**Your task:** Please rewrite the rows below as a numbered list, starting with the first line and going on through the line with "Jangan ragu untuk menghubungi", and leave out any blank lines.

[Rows excerpted from a collection]
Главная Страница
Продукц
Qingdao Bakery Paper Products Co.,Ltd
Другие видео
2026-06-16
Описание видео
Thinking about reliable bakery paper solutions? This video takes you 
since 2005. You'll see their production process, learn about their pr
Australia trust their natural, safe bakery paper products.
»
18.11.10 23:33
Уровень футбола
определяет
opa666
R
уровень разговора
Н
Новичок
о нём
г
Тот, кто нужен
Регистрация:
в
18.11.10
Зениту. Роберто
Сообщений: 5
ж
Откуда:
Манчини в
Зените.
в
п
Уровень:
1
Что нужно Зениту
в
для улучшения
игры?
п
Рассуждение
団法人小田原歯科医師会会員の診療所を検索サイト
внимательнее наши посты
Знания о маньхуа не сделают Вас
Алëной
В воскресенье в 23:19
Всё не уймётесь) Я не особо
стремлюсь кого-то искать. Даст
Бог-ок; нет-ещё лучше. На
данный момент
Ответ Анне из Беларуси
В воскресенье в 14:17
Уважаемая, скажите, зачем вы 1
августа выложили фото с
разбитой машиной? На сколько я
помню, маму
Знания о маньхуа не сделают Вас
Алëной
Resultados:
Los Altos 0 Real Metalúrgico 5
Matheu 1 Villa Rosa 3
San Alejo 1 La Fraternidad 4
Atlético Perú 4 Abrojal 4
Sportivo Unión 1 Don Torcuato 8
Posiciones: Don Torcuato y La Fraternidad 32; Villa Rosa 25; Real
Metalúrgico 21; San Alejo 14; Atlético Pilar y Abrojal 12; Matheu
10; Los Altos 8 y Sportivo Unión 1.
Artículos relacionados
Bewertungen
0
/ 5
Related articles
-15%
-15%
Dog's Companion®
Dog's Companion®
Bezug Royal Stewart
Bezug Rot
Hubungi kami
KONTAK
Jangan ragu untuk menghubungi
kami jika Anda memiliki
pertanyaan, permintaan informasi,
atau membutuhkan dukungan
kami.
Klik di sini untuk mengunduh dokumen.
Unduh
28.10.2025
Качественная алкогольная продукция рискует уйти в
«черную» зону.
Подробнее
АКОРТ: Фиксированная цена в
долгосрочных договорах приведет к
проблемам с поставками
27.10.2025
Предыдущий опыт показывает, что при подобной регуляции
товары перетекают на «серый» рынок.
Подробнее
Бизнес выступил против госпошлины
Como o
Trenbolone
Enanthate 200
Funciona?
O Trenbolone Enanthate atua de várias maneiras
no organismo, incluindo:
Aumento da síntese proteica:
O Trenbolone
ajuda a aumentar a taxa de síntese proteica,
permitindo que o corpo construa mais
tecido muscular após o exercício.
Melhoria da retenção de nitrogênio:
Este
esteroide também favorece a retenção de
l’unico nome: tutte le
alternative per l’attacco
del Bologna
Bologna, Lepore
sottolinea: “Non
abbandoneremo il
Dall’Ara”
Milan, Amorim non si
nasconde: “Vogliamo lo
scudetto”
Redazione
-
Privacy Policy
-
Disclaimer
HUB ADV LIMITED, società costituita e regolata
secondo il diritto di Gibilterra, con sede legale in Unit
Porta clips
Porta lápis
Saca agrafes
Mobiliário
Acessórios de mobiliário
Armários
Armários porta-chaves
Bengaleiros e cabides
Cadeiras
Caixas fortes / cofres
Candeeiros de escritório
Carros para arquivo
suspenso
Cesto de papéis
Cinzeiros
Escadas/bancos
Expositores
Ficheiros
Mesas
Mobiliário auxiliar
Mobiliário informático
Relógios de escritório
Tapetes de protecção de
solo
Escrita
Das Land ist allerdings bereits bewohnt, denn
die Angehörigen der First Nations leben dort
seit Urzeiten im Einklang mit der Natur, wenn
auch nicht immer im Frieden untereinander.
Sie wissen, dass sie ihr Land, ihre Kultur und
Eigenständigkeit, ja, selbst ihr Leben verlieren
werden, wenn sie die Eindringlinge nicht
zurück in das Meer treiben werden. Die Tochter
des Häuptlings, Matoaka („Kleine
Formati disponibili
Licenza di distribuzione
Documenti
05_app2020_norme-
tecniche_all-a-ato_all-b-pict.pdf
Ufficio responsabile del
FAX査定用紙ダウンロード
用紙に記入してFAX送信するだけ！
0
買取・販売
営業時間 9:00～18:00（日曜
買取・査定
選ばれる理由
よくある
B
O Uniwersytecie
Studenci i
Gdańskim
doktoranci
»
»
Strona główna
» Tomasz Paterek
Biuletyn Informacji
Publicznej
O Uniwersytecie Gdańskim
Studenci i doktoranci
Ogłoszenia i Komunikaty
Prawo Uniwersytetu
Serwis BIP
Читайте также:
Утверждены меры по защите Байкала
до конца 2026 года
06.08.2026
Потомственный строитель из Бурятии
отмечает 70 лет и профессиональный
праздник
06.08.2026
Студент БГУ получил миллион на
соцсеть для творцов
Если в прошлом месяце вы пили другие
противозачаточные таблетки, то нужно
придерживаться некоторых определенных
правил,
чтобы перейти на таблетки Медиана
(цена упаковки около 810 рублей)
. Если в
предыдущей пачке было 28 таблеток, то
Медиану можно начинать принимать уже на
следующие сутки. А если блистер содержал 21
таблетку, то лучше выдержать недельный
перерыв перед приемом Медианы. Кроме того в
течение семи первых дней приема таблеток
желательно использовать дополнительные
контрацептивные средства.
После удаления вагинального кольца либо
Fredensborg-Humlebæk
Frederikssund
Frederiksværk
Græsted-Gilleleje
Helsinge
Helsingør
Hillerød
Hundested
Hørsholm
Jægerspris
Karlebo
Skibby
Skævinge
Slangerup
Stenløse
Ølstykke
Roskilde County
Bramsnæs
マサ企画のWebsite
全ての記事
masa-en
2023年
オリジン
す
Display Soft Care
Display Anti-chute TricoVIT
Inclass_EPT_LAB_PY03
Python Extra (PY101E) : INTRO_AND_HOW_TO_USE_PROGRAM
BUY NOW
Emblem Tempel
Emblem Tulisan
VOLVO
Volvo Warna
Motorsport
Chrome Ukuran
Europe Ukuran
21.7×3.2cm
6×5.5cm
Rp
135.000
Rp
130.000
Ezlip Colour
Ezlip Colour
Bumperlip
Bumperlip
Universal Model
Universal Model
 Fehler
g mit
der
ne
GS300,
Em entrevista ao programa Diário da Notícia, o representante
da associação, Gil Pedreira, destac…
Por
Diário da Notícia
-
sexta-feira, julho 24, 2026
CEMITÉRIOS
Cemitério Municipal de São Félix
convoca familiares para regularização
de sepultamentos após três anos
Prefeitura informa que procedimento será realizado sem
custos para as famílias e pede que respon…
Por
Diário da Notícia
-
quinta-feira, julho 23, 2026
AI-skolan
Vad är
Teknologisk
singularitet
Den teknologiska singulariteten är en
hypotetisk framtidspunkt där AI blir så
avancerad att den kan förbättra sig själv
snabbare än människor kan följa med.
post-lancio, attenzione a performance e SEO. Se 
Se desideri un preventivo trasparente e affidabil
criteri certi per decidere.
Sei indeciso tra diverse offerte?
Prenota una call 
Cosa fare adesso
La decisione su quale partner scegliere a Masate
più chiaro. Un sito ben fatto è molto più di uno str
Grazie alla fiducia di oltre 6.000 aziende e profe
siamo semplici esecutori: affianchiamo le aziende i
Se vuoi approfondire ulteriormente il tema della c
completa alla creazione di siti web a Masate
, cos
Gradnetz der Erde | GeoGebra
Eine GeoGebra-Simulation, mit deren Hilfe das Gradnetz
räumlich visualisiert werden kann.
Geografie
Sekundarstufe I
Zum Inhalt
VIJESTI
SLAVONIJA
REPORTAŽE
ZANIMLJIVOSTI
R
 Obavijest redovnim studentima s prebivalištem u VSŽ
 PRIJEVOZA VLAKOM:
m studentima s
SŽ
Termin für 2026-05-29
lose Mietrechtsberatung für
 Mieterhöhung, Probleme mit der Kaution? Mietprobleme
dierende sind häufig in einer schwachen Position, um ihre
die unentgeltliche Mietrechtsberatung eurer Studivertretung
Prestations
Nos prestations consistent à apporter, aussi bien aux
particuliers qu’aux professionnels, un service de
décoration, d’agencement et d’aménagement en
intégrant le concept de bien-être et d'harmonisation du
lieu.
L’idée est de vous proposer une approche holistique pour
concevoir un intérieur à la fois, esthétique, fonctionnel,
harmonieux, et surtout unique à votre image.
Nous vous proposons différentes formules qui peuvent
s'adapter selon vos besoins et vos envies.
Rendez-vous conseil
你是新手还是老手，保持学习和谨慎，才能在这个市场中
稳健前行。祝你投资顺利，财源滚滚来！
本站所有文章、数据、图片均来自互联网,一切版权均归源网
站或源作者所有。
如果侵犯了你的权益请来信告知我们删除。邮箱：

**Result:**
1. Главная Страница
2. Продукц
3. Qingdao Bakery Paper Products Co.,Ltd
4. Другие видео
5. 2026-06-16
6. Описание видео
7. Thinking about reliable bakery paper solutions? This video takes you 
8. since 2005. You'll see their production process, learn about their pr
9. Australia trust their natural, safe bakery paper products.
10. »
11. 18.11.10 23:33
12. Уровень футбола
13. определяет
14. opa666
15. R
16. уровень разговора
17. Н
18. Новичок
19. о нём
20. г
21. Тот, кто нужен
22. Регистрация:
23. в
24. 18.11.10
25. Зениту. Роберто
26. Сообщений: 5
27. ж
28. Откуда:
29. Манчини в
30. Зените.
31. в
32. п
33. Уровень:
34. 1
35. Что нужно Зениту
36. в
37. для улучшения
38. игры?
39. п
40. Рассуждение
41. 団法人小田原歯科医師会会員の診療所を検索サイト
42. внимательнее наши посты
43. Знания о маньхуа не сделают Вас
44. Алëной
45. В воскресенье в 23:19
46. Всё не уймётесь) Я не особо
47. стремлюсь кого-то искать. Даст
48. Бог-ок; нет-ещё лучше. На
49. данный момент
50. Ответ Анне из Беларуси
51. В воскресенье в 14:17
52. Уважаемая, скажите, зачем вы 1
53. августа выложили фото с
54. разбитой машиной? На сколько я
55. помню, маму
56. Знания о маньхуа не сделают Вас
57. Алëной
58. Resultados:
59. Los Altos 0 Real Metalúrgico 5
60. Matheu 1 Villa Rosa 3
61. San Alejo 1 La Fraternidad 4
62. Atlético Perú 4 Abrojal 4
63. Sportivo Unión 1 Don Torcuato 8
64. Posiciones: Don Torcuato y La Fraternidad 32; Villa Rosa 25; Real
65. Metalúrgico 21; San Alejo 14; Atlético Pilar y Abrojal 12; Matheu
66. 10; Los Altos 8 y Sportivo Unión 1.
67. Artículos relacionados
68. Bewertungen
69. 0
70. / 5
71. Related articles
72. -15%
73. -15%
74. Dog's Companion®
75. Dog's Companion®
76. Bezug Royal Stewart
77. Bezug Rot
78. Hubungi kami
79. KONTAK
80. Jangan ragu untuk menghubungi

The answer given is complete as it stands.